** GIVEN RECORDS follows **

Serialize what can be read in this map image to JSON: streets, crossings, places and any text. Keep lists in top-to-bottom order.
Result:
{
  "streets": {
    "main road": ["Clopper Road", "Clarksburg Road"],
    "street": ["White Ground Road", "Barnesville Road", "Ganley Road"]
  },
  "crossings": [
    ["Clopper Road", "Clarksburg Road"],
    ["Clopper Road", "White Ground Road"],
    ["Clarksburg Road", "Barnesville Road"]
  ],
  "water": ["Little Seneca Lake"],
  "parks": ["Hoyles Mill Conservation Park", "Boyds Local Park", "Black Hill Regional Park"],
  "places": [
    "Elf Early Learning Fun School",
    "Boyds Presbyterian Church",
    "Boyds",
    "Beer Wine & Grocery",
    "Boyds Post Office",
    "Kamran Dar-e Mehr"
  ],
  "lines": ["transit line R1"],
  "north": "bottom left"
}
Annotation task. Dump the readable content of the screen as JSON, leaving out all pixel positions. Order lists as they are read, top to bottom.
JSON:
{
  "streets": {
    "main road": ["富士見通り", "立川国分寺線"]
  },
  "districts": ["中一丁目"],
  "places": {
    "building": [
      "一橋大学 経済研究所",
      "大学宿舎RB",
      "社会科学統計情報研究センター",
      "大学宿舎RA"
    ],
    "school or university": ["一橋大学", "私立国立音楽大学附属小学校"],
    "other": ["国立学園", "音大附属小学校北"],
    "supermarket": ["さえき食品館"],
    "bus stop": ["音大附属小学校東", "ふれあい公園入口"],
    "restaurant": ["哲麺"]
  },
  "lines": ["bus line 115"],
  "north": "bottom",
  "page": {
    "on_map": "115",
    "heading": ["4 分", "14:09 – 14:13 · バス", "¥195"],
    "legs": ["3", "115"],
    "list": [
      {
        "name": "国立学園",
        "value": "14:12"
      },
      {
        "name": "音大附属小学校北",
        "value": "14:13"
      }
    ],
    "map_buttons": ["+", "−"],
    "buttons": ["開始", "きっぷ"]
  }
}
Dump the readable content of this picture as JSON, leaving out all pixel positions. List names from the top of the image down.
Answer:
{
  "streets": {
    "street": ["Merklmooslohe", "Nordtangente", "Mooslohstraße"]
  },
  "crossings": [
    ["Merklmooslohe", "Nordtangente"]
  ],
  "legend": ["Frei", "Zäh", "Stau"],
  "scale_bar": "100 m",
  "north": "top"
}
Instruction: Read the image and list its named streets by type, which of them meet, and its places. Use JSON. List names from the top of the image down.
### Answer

** End of GIVEN RECORDS **

**WHAT THE TASK ASKS**
What is needed is a copy of every line above in which "image" appears.

**REPLY**
Serialize what can be read in this map image to JSON: streets, crossings, places and any text. Keep lists in top-to-bottom order.
Dump the readable content of this picture as JSON, leaving out all pixel positions. List names from the top of the image down.
Instruction: Read the image and list its named streets by type, which of them meet, and its places. Use JSON. List names from the top of the image down.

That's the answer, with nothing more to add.